11 thoughts on “Decisions

  1. Deanna A Thompson

    So proud of you for creating that beautiful, wonderful (and stunningly productive) space for you and your family these past six months. So wish you didn’t have this surprise! surgery waiting for you next week. But hoping and praying with all my might that it’s exceptionally successful, and that 1) you can live into the seriously slower pace said surgery will impose on you; 2) you will heal from it as quickly as is humanly possible. Prayers, love, support, cheering, tears because you have to endure such yuckiness, and hope, so much hope–all for you, dear one, today, tomorrow, next week, and all summer long. You’ve got this.

    Reply
  2. Elly Tucker

    Kate, You don’t know me, but I am such a fangirl of yours!
    You are the bravest, most fierce person I know (or don’t know, as the case may be).
    I was on Semester at Sea with your parents in 2010 (7 years ago), and fell in love with them, well, at least your mom. Actually both, but your dad would have a sarcastic retort to that. Your mom and I bonded together over dance, movement, choral singing and just being caring human beings.
    So, it was easy to fall in love with you through your writings. I am so glad you got the manuscript turned in. The next couple of months will be a drag, no doubt, but hopefully, you will be able to feel the love of your family and friends, and those friends you haven’t yet met, like me.
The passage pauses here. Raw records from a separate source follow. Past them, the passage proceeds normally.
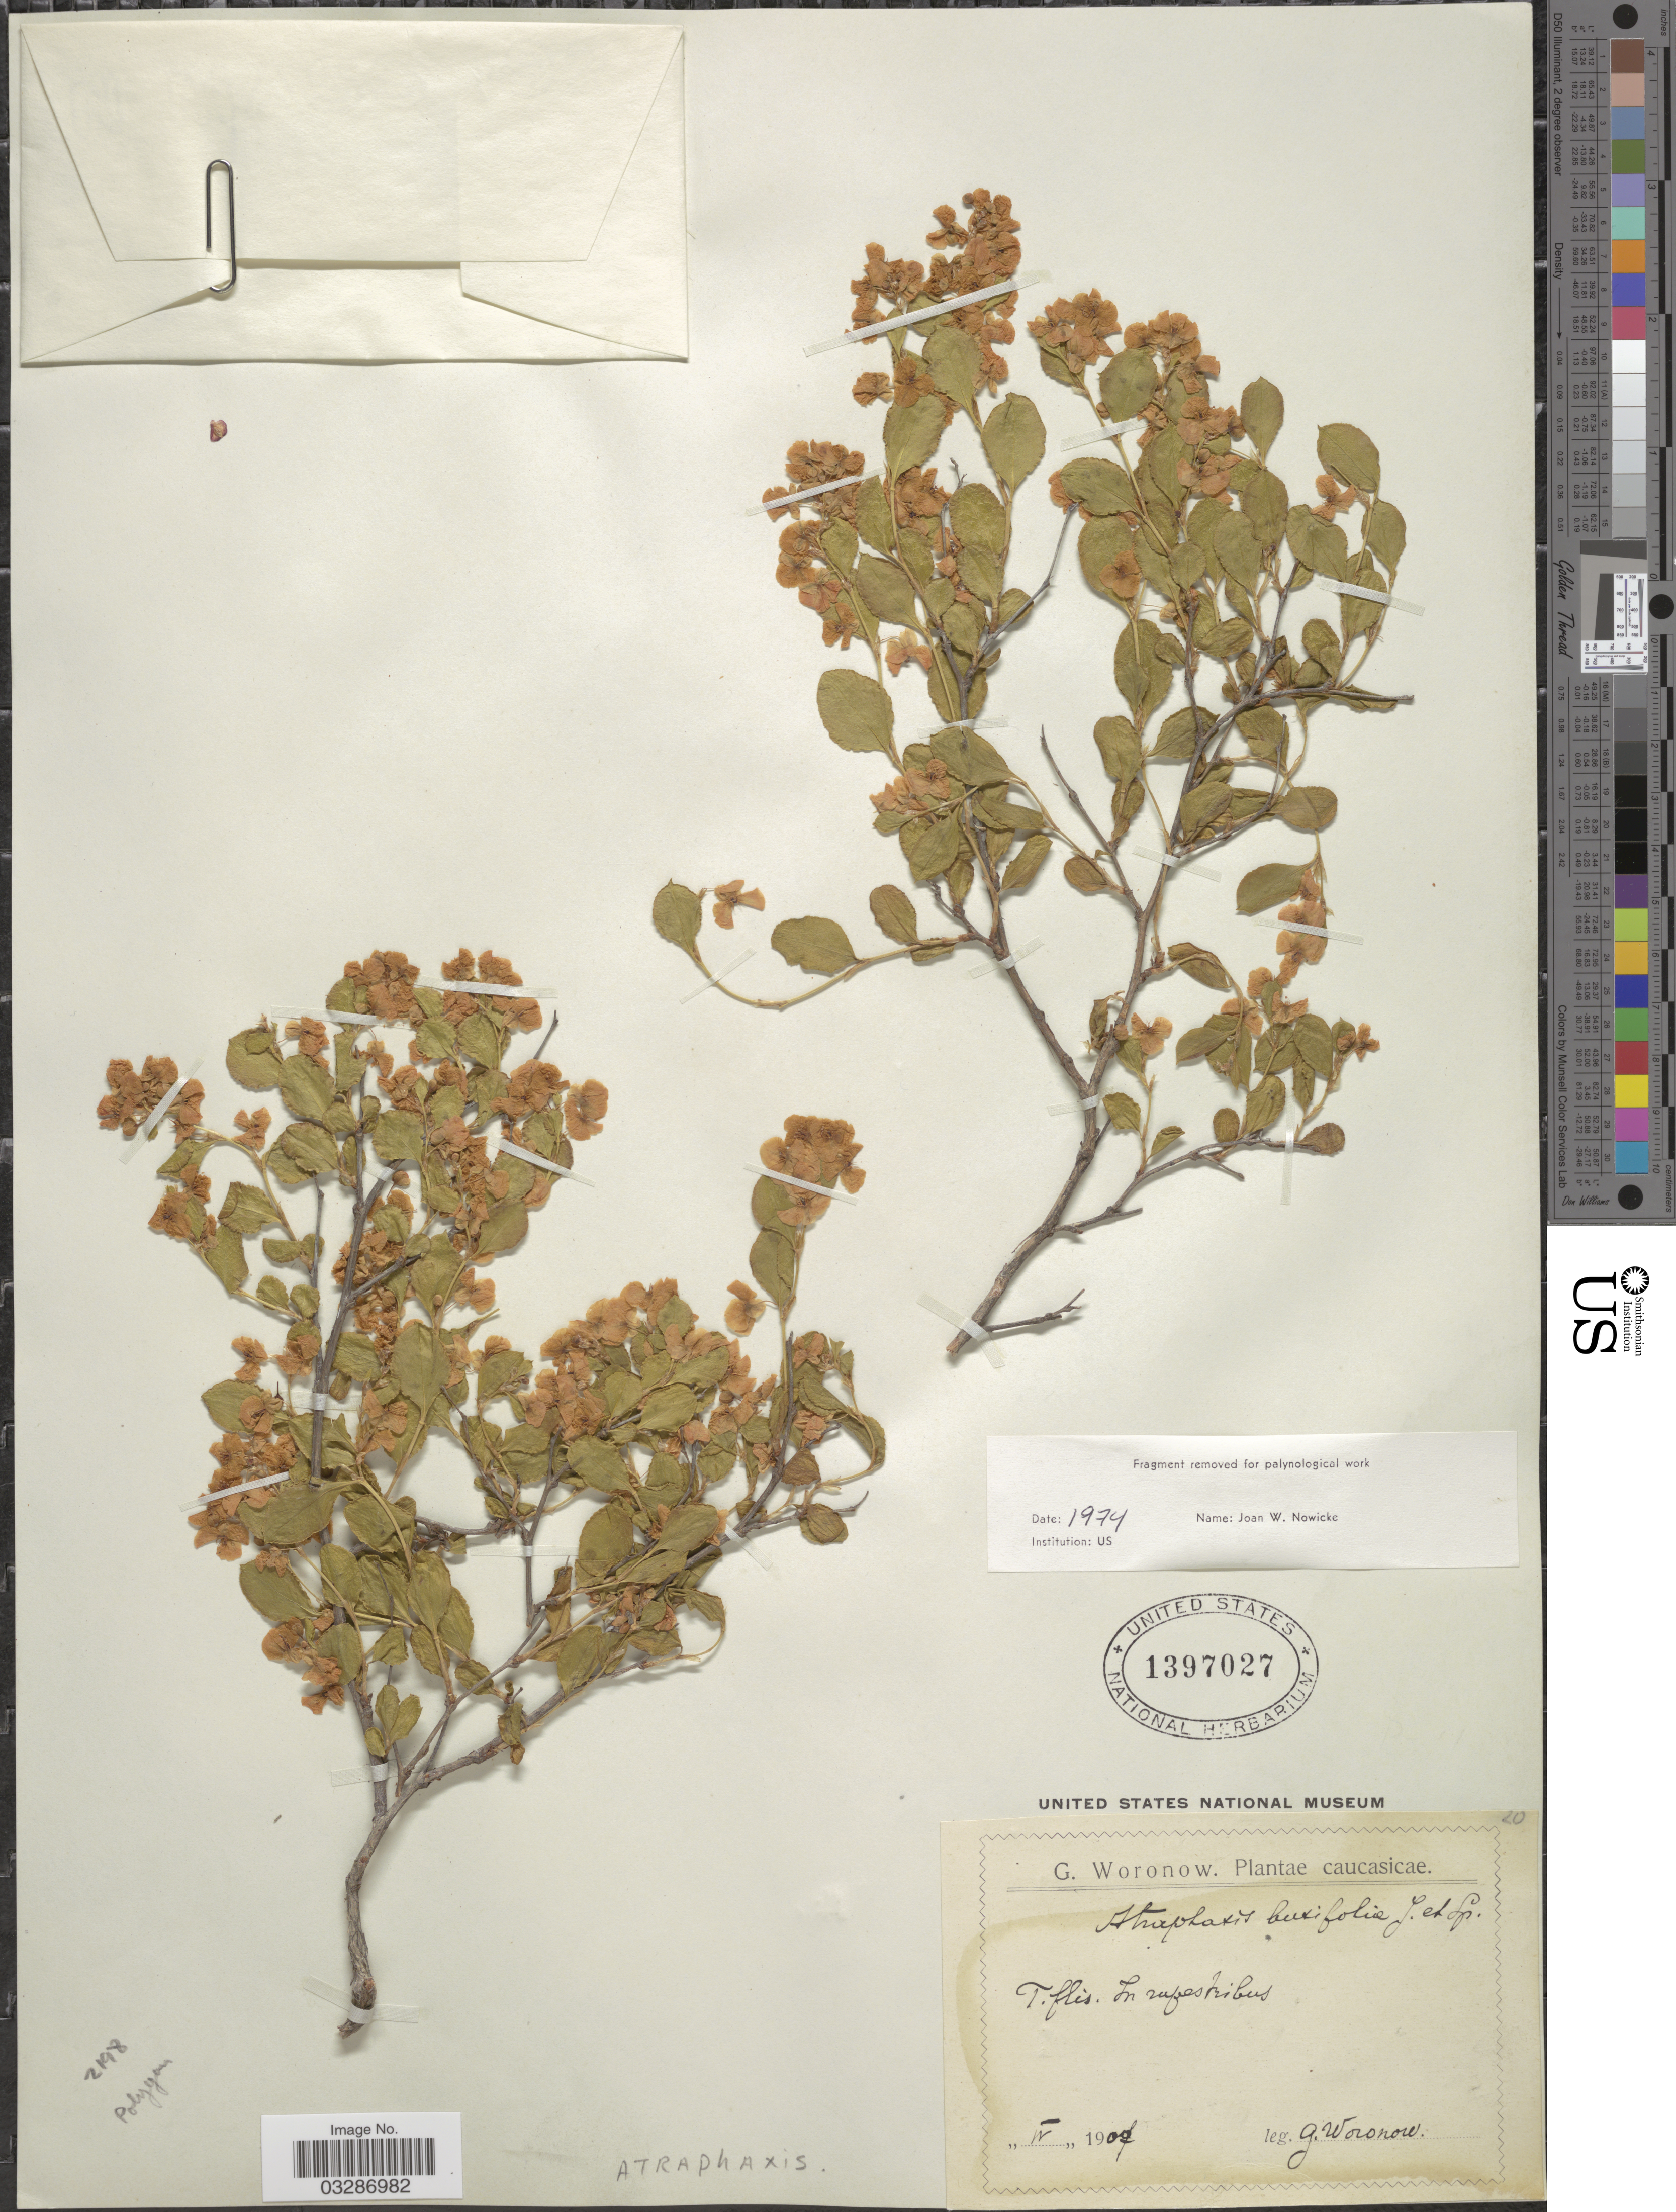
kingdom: Plantae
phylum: Tracheophyta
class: Magnoliopsida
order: Caryophyllales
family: Polygonaceae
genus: Atraphaxis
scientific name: Atraphaxis buxifolia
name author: Jaub. & Spach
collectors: G. Woronow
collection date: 1907-05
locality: Caucasicae.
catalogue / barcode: US 1397027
I continue to pray for you every day. And I send my love and all of the good energy I have to send. Sending gentle ((hugs)).

    Reply
  3. Lois Litz

    Good for you! No one knows how much you crave normal until it’s gone. Continued prayers that there will be much more normal to come. May Gods grace carry you through all the uncertainty that every “cancer” decision brings.

    Reply
  4. Debra Maione

    You are, of course, brilliant, in all senses. So glad you found the stamina and support to dig into this other world and that you accomplished so much and lived so well and got a decision out of it to boot, even if it the surprise isn’t a fun one. It’s a git her done one! Prayers for a fantastically successful surgery and robust yet gentle recovery afterward. Much love, Debra

    Reply
  5. April Yamasaki

    Dear Kate,
    It was good to meet you at the American Academy of Religion, and to see you looking so well. I really appreciated your presentation, and am amazed at what you have done in the months since. Congratulations on your 100,000 words!! and all the best to you for a successful surgery and recovery.

    Reply
  6. Gair

    You, my friend, are made of miracles! May you feel the Love next week and throughout your summer confinement. Maybe back-to-back showings of Wonder Woman before your surgery? I hear it’s roar-worthy, like you!

    Reply
  7. Christy Dorr

    I look you up occasionally to make sure you are still up and running. I was happy to see a new post! Reread your “Death, the Prosperity Gospel and Me” from the NY Times today, which is how I came to know your story. Such a powerful article! Anyway…just checking on you!

    Reply
  8. Bethany

    Hello, your NYTimes piece popped up on my facebook wall today (yes, it’s still making the rounds!), and I clicked on the author link with some trepidation once I realized it was published over a year ago. I hope this isn’t super weird to comment on your blog to say, but I’m really glad you’re alive and doing well. Congratulations on finishing your manuscript – that’s a monster of an accomplishment! Wishing you all the best with your recovery on your recent surgery, and with tenure.